AI visibility for Next.js apps

Next.js makes several AI visibility tasks straightforward: `llms.txt` can be served as a static file from `/public/`, `FAQPage` JSON-LD via a Server Component, and `opengraph-image.tsx` co-located with each route for rich link previews. The audit checks all five AI visibility signals and shows exactly which Next.js patterns to use for each — including the `app/opengraph-image.tsx` pattern and the `FaqSchema` component approach.

HOW IT WORKS

Audit your Next.js site in 60 seconds

  1. Enter your deployed Next.js URL. Works with Vercel, Netlify, Cloudflare Pages, self-hosted — anywhere the app is publicly accessible. No source code access needed.
  2. We crawl and analyse. The engine crawls up to 50 pages (free) or 1,000 pages (paid), checks metadata coverage across all routes, validates all JSON-LD, measures CrUX Core Web Vitals, and evaluates all five AI visibility signals.
  3. You get a prioritised report. Framework-specific issues first — missing metadata, SSR routes that should be static, LCP image misconfiguration — then general SEO, each with a specific Next.js fix.

FAQ

Questions about the Next.js SEO audit

Does DeepSEOAnalysis detect Next.js-specific SEO issues?

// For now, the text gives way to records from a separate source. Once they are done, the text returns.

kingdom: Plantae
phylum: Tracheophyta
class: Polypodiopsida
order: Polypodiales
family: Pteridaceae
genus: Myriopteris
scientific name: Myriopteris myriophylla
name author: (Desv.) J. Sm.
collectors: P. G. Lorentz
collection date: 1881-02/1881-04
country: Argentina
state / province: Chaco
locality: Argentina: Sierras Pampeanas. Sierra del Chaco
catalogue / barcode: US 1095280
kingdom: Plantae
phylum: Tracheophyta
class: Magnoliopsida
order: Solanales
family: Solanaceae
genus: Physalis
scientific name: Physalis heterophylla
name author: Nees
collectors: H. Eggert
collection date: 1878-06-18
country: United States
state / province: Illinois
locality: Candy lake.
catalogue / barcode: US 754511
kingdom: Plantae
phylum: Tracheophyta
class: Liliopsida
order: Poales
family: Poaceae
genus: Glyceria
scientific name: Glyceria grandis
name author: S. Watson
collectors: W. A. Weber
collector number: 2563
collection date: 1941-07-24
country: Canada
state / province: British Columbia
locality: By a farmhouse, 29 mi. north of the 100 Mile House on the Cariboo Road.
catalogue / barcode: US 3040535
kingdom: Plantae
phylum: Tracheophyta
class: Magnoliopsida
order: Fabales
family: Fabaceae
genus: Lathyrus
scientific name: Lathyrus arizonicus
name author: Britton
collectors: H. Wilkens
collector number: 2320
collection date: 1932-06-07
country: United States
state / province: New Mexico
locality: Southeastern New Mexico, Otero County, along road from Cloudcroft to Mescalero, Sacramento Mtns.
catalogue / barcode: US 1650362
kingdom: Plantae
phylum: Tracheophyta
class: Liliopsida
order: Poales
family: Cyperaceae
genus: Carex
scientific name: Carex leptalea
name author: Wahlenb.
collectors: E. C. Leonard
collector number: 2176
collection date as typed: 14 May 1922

Yes. The engine detects Next.js signals — App Router metadata exports, next/image output, next/font configuration, and static generation patterns — and surfaces framework-specific guidance alongside the 80+ general checks.

Does Next.js App Router handle SEO automatically?

Next.js App Router makes many things easier — `generateMetadata`, co-located `opengraph-image.tsx`, `robots.ts`, `sitemap.ts` — but gaps are common: pages missing `generateMetadata`, dynamic routes without `generateStaticParams` falling back to SSR when they should be static, and `next/image` used incorrectly (wrong `priority` prop on the LCP image). The audit finds these gaps across all crawled pages.

How does the audit handle dynamic Next.js routes?

The engine crawls the deployed site the same way Googlebot does — it follows links and checks what HTML is returned at each URL. It does not require access to your Next.js source code or build output. If a dynamic route returns full HTML in the initial response, it passes crawlability checks. If it requires client-side JavaScript to render content, it flags the gap.

Is the Next.js SEO audit free?

Yes. The full audit is free with no signup and no email gate. Paid plans add saved history, scheduled monitoring, larger crawls (up to 1,000 pages), and agency workflows.